→ Given exercise
Reproduce the listing below, starting with the line that contains "scientific name: Anagrapha falcifera" and continuing through its final line, with every line left unchanged.

→ Recorded information
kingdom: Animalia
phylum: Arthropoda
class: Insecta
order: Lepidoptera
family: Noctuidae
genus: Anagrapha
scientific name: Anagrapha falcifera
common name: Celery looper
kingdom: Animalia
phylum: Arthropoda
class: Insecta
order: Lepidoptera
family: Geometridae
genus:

→ Complete answer
scientific name: Anagrapha falcifera
common name: Celery looper
kingdom: Animalia
phylum: Arthropoda
class: Insecta
order: Lepidoptera
family: Geometridae
genus:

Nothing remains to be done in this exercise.